The original wax sculpture “was attacked by protesters with stripes of red and black paint,” said the National Gallery of Art, one of the major museums in the United States. The institution clarified, in a press release sent on Twitter, that the work “of inestimable value” was removed from the exhibition halls to “assess possible damage” that it would have suffered. “We categorically denounce this physical attack against one of our works of art,” reacted the museum in its press release, specifying that the American federal police (FBI) was participating in the investigation.
“We need our leaders to take serious action to tell the truth about what is happening to the climate,” said an activist, in her 50s, seated at the foot of the small statue, her hands smeared with the red paint used on the glass and the base of the work of Edgar Degas, in a video published by the Washington Post.

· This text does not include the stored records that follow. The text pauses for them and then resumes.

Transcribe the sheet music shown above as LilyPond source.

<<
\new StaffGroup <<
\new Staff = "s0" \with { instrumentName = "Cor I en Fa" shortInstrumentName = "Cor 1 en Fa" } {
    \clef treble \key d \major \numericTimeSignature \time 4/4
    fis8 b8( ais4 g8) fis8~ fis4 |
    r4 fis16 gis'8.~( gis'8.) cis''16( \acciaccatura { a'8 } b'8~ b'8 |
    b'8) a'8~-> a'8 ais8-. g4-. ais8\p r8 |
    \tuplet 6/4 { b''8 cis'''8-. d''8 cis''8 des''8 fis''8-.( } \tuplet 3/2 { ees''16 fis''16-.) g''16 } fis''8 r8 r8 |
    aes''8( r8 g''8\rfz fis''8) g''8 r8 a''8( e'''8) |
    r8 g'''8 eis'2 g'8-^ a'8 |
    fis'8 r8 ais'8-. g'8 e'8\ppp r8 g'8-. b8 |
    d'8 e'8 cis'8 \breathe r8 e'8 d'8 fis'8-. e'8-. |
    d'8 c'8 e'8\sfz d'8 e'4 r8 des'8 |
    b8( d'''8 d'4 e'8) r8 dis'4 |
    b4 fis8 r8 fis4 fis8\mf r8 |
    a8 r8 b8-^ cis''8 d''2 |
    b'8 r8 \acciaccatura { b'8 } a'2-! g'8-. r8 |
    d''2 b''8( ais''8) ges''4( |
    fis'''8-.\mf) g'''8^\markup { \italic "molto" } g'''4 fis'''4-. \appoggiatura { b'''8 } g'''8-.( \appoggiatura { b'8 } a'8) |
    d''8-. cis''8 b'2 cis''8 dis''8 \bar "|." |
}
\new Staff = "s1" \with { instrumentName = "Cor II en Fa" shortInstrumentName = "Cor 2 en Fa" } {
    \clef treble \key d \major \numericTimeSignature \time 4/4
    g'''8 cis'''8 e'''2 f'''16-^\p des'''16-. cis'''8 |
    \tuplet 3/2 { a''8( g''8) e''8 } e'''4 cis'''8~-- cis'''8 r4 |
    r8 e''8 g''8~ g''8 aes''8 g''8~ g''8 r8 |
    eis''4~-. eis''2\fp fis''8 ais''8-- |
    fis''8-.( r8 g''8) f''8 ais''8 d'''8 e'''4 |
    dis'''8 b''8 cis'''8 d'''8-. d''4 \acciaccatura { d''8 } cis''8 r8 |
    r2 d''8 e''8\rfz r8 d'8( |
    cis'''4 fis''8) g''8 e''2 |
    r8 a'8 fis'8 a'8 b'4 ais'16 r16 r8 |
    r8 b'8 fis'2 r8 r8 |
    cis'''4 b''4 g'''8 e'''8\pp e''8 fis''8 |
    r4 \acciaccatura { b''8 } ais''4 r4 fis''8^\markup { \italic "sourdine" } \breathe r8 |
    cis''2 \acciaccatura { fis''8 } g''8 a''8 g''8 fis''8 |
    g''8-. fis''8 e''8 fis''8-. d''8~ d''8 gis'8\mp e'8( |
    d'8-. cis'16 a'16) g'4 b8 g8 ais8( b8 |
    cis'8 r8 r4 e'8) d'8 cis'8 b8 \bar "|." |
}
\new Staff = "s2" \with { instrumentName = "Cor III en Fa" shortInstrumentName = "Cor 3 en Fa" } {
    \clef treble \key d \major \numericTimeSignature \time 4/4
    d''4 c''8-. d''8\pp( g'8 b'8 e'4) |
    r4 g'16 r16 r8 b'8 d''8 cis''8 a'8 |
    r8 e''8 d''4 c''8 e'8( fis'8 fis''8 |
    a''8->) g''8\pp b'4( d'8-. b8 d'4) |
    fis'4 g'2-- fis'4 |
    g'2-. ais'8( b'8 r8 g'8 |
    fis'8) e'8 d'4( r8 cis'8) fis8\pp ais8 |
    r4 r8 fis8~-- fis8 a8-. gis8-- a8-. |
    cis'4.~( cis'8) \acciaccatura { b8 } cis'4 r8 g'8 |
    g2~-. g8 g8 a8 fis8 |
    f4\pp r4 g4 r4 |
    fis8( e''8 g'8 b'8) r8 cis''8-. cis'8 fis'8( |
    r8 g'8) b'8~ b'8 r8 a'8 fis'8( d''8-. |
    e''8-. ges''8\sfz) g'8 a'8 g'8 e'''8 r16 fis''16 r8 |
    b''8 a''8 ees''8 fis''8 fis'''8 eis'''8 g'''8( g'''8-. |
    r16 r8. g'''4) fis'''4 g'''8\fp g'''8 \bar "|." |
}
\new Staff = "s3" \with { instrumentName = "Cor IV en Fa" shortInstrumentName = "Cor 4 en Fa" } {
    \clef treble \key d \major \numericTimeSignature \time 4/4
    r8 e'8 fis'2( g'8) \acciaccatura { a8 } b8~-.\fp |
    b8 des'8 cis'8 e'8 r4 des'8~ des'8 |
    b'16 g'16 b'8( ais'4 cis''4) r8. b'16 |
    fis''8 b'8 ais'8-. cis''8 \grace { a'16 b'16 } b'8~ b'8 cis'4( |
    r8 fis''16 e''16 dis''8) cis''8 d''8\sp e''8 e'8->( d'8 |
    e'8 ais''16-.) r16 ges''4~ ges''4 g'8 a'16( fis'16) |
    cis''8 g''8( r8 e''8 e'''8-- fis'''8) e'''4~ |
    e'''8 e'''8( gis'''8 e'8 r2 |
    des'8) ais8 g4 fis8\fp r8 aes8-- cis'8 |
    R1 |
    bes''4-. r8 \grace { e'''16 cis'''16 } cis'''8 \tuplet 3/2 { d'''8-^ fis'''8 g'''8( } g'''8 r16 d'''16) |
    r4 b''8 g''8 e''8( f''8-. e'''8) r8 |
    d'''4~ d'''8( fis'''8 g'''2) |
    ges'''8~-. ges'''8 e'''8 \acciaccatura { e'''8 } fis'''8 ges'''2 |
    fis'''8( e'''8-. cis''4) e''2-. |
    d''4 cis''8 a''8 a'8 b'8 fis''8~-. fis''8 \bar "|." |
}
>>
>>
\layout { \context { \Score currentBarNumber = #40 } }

“Today, through non-violent rebellion, we defiled a work of art to evoke the very real suffering of children if the deadly fossil fuel companies continue to extract coal, oil and gas soils,” wrote on Instagram Declare Emergency, the group claiming the action. “This little dancer is protected in her climate-controlled box, but people, animals and ecosystems are not,” explains the movement in the same publication.
As its name suggests, the environmental movement is calling on US President Joe Biden to declare a state of climate emergency. The group, unknown to the general public until now, said that one of its activists was released by the authorities shortly afterwards. In the fall of 2022, mainly in Europe, activists defending the environmental cause multiplied actions targeting works of art to alert public opinion to global warming. In European museums, for example, they stuck their hands on a Goya painting in Madrid, squirted tomato soup on Van Gogh’s Sunflowers in London and smeared mashed potatoes on a masterpiece. work of Claude Monet in Potsdam, near Berlin.
Like the French Last Renovation, the British Just Stop Oil, Futuro Vegetal in Spain, or Letzte Generation in Germany, Declare Emergency is a member of the international network A22, a collective engaged in a race to save humanity. These groups of activists do not want to “raise awareness, beg or entertain (…) but force the change required for this world to happen”. Even if it means using all means, even illegal ones.